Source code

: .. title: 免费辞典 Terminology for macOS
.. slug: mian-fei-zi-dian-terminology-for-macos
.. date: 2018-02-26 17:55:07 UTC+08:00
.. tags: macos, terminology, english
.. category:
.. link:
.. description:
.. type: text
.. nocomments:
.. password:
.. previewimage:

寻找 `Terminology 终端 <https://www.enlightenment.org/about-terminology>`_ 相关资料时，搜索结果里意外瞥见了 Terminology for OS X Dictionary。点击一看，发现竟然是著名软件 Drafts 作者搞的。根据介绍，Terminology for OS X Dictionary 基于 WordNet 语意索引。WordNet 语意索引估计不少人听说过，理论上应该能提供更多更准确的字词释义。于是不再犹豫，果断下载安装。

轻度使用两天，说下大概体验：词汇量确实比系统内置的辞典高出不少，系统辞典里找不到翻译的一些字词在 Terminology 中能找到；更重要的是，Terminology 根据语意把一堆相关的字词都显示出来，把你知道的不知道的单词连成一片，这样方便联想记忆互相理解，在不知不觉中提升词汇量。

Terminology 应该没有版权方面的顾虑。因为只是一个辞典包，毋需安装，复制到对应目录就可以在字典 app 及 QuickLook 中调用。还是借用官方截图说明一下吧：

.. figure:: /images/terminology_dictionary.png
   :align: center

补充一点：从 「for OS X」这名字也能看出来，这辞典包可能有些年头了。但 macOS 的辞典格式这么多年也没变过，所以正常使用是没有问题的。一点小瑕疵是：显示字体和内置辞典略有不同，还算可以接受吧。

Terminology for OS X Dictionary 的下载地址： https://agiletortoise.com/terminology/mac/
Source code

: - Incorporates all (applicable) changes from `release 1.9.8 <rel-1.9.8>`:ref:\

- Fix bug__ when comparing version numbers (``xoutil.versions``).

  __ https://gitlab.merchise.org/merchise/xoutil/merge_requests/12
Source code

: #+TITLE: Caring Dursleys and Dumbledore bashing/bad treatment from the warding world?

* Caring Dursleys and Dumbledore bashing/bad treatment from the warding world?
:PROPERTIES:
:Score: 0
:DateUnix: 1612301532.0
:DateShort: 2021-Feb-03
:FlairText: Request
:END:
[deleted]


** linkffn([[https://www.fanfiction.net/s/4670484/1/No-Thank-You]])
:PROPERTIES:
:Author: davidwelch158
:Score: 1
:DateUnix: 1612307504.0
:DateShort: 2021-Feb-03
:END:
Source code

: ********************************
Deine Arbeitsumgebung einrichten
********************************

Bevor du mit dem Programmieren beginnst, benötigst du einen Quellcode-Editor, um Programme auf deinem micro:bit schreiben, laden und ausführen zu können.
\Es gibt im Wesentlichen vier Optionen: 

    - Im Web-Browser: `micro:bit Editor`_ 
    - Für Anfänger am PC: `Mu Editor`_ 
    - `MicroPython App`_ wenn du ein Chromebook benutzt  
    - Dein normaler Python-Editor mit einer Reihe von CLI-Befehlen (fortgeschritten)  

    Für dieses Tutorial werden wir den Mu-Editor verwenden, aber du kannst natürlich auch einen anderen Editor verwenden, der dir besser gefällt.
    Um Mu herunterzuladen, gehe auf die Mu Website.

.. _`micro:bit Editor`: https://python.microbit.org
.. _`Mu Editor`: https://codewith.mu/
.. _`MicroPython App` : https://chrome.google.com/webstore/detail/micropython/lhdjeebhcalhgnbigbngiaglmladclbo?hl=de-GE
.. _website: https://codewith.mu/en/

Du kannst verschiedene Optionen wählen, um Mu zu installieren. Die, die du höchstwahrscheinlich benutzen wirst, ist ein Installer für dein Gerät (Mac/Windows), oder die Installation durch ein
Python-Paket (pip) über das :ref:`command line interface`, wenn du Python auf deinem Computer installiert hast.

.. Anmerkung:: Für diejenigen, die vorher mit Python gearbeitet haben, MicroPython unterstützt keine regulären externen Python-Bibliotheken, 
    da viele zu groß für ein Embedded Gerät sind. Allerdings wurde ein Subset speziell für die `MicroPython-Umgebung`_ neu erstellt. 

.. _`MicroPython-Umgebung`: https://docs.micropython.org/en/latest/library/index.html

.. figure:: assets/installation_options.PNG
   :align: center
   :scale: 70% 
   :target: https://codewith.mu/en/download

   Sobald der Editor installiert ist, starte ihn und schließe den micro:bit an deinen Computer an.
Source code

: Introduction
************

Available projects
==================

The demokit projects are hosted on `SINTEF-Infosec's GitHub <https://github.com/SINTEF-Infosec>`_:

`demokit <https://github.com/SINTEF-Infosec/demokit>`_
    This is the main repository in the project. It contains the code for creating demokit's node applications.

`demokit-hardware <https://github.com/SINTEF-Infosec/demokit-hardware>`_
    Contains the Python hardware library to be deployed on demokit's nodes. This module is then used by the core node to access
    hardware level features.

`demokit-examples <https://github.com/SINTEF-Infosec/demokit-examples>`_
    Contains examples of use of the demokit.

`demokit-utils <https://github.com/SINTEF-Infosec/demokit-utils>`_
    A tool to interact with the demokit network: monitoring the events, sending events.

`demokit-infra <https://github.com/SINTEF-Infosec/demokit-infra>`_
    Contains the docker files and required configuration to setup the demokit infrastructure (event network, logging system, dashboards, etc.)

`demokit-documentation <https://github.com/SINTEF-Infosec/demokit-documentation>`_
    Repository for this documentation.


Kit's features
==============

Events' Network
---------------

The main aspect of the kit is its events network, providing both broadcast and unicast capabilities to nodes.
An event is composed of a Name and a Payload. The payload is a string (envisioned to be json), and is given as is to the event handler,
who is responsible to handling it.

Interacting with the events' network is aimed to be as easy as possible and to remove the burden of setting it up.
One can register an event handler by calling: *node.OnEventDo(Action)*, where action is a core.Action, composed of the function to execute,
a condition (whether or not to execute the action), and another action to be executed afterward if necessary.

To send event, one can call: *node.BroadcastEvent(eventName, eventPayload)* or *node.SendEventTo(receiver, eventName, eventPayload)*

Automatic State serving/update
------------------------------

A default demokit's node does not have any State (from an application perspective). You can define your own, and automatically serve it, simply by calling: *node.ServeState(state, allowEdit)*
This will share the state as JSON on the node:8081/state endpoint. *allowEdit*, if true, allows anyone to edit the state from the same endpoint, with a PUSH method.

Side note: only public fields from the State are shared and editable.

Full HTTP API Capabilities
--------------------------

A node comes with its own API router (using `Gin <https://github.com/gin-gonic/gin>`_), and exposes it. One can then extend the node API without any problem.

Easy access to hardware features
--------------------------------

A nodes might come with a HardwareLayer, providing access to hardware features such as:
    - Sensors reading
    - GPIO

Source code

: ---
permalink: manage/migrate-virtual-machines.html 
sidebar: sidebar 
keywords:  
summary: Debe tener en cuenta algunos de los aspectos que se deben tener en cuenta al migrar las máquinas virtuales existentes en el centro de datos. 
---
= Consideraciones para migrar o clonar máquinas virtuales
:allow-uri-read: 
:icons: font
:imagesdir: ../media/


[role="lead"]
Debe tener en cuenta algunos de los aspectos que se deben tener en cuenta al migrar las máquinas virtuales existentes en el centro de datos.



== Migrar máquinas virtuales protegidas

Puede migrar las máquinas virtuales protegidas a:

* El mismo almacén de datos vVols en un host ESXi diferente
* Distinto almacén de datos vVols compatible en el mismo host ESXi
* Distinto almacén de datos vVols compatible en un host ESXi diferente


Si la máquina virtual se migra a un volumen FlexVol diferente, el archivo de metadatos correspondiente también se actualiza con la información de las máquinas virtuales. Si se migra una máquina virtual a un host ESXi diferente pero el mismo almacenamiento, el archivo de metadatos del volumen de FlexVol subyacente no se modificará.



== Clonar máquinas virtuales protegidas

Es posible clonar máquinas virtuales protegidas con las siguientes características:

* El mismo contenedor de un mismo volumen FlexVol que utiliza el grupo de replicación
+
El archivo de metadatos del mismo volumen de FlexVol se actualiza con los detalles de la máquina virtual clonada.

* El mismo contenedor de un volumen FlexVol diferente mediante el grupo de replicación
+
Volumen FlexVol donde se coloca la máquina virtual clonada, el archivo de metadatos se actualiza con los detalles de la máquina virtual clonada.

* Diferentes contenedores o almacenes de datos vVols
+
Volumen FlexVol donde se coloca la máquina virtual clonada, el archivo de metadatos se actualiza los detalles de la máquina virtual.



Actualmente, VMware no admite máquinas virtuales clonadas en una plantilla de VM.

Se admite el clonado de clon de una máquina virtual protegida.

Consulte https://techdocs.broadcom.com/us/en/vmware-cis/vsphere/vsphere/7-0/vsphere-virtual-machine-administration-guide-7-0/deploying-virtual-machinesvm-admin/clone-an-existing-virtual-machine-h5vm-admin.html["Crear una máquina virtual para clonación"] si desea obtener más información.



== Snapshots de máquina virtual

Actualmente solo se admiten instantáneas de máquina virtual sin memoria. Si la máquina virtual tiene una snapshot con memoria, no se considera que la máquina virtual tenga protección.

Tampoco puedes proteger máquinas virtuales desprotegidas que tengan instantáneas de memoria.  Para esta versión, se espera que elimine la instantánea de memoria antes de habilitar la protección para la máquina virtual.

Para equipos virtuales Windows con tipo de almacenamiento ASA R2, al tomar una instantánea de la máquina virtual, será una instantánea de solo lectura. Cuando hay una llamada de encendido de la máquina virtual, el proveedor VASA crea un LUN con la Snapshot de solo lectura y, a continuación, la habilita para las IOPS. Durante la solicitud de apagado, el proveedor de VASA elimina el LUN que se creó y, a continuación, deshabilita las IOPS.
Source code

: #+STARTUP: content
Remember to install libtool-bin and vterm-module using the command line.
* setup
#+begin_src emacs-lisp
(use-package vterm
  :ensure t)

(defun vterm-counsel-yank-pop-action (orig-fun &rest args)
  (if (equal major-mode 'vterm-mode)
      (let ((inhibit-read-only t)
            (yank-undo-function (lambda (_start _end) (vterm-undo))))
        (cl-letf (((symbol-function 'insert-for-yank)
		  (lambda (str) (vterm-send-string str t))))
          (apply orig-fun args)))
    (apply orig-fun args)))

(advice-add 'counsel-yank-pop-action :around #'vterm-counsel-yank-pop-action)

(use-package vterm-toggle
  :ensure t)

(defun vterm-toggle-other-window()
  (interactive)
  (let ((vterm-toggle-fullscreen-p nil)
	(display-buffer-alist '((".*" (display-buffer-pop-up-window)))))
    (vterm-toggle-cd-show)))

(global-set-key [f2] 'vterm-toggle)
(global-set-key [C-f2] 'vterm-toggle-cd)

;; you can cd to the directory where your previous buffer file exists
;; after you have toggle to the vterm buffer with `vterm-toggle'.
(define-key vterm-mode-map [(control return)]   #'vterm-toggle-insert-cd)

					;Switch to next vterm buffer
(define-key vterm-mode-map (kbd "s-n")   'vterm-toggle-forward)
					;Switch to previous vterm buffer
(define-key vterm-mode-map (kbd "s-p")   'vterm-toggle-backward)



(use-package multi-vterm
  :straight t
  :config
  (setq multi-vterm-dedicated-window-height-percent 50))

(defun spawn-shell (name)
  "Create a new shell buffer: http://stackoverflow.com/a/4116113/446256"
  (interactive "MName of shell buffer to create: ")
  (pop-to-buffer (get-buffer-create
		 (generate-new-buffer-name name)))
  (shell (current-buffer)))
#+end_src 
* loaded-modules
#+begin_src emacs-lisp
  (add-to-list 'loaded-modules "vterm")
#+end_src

→ To-do item: The listing above holds a line with "This is the" and a line with "hardware level features.". Print the stretch from the first through the second, exactly and alone.

→ Solution:
    This is the main repository in the project. It contains the code for creating demokit's node applications.

`demokit-hardware <https://github.com/SINTEF-Infosec/demokit-hardware>`_
    Contains the Python hardware library to be deployed on demokit's nodes. This module is then used by the core node to access
    hardware level features.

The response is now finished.